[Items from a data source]
----

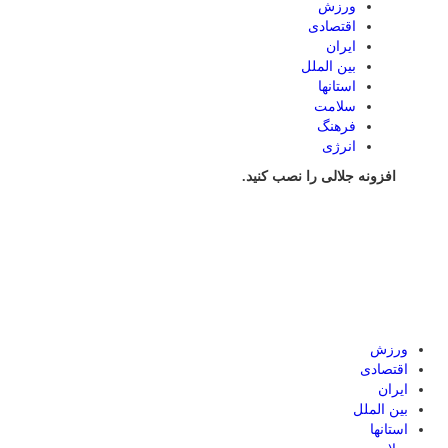
ورزش
اقتصادی
ایران
بین الملل
استانها
سلامت
فرهنگ
انرژی
افزونه جلالی را نصب کنید.
ورزش
اقتصادی
ایران
بین الملل
استانها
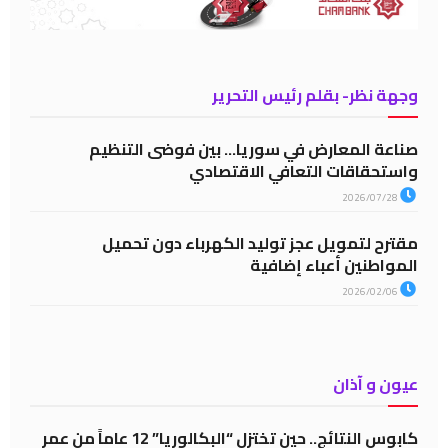
وجهة نظر- بقلم رئيس التحرير
صناعة المعارض في سوريا… بين فوضى التنظيم
واستحقاقات التعافي الاقتصادي
2026/07/28
مقترح لتمويل عجز توليد الكهرباء دون تحميل
المواطنين أعباء إضافية
2026/02/06
عيون و آذان
كابوس النتائج.. حين تختزل “البكالوريا” 12 عاماً من عمر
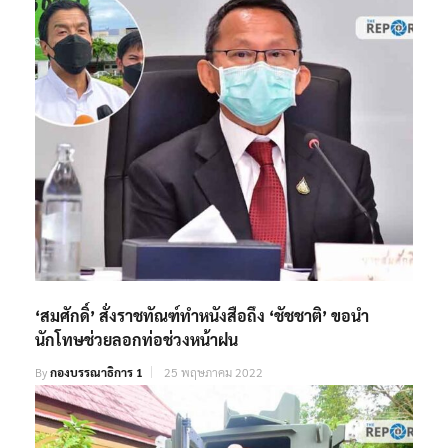
‘สมศักดิ์’ สั่งราชทัณฑ์ทำหนังสือถึง ‘ชัชชาติ’ ขอนำ
นักโทษช่วยลอกท่อช่วงหน้าฝน
By
กองบรรณาธิการ 1
25 พฤษภาคม 2022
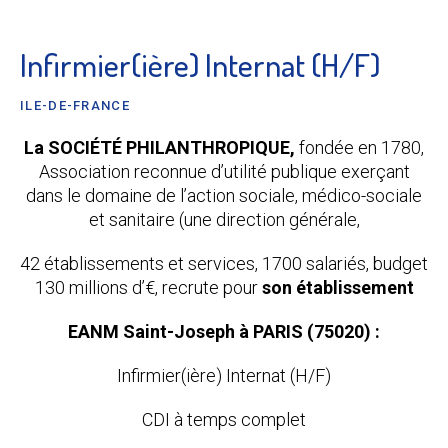
Infirmier(ière) Internat (H/F)
ILE-DE-FRANCE
La SOCIÉTÉ PHILANTHROPIQUE,
fondée en 1780,
Association reconnue d’utilité publique exerçant
dans le domaine de l’action sociale, médico-sociale
et sanitaire (une direction générale,
42 établissements et services, 1700 salariés, budget
130 millions d’€, recrute pour
son établissement
EANM Saint-Joseph à PARIS (75020) :
Infirmier(ière) Internat (H/F)
CDI à temps complet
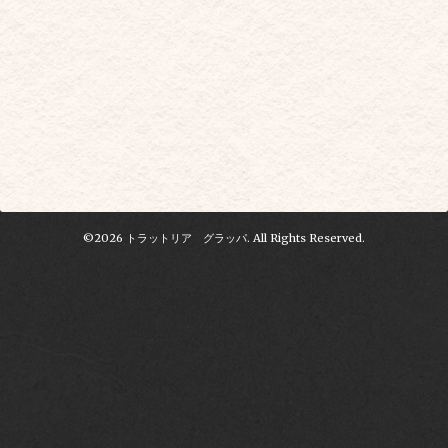
©2026
トラットリア グラッパ
. All Rights Reserved.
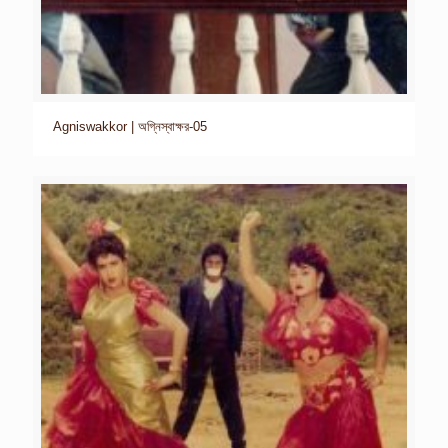
Agniswakkor | অগ্নিস্বাক্ষর-05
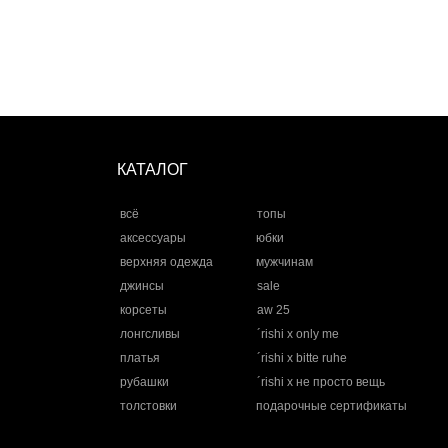
КАТАЛОГ
всё
топы
аксессуары
юбки
верхняя одежда
мужчинам
джинсы
sale
корсеты
aw 25
лонгсливы
´rishi x only me
платья
´rishi x bitte ruhe
рубашки
´rishi x не просто вещь
толстовки
подарочные сертификаты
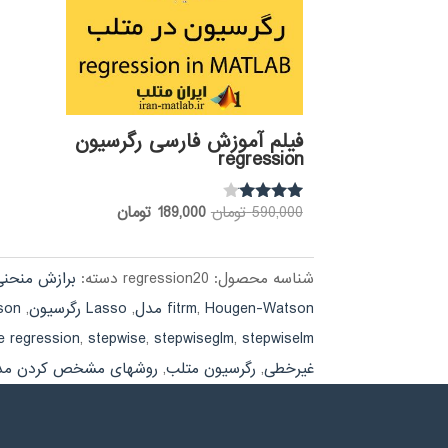
فیلم آموزش فارسی رگرسیون
regression
قیمت
قیمت
590,000
تومان
189,000
تومان
نمره
3.92
اصلی:
فعلی:
از 5
590,000 تومان
189,000 تومان.
شناسه محصول:
regression20
دسته:
برازش منحنی
بود.
Hougen-Watson مدل
,
fitrm
,
Lasso رگرسیون
,
oisson
e regression
,
stepwise
,
stepwiseglm
,
stepwiselm
غیرخطی
,
رگرسیون متلب
,
روشهای مشخص کردن مدل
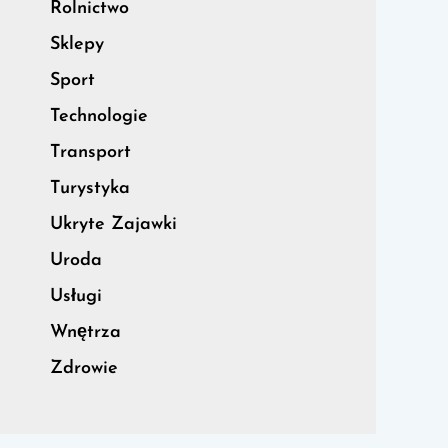
Rolnictwo
Sklepy
Sport
Technologie
Transport
Turystyka
Ukryte Zajawki
Uroda
Usługi
Wnętrza
Zdrowie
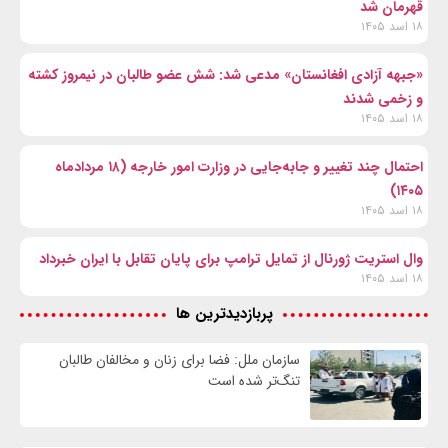
قهرمان شد
۱۸ اسد ۱۴۰۵
«جبهه آزادی افغانستان» مدعی شد: شش عضو طالبان در نیمروز کشته
و زخمی شدند
۱۸ اسد ۱۴۰۵
احتمال چند تغییر و جابه‌جایی در وزارت امور خارجه (۱۸ مردادماه
۱۴۰۵)
۱۸ اسد ۱۴۰۵
وال‌ استریت ژورنال از تمایل ترامپ برای پایان تقابل با ایران خبرداد
۱۸ اسد ۱۴۰۵
پربازدیدترین ها
سازمان ملل: فضا برای زنان و مخالفان طالبان
تنگ‌تر شده است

----

Work instructions -> Every line in the records that holds the word "تومان" should be copied into the answer.

Response to the exercise ->
تومان
تومان
590,000 تومان
189,000 تومان.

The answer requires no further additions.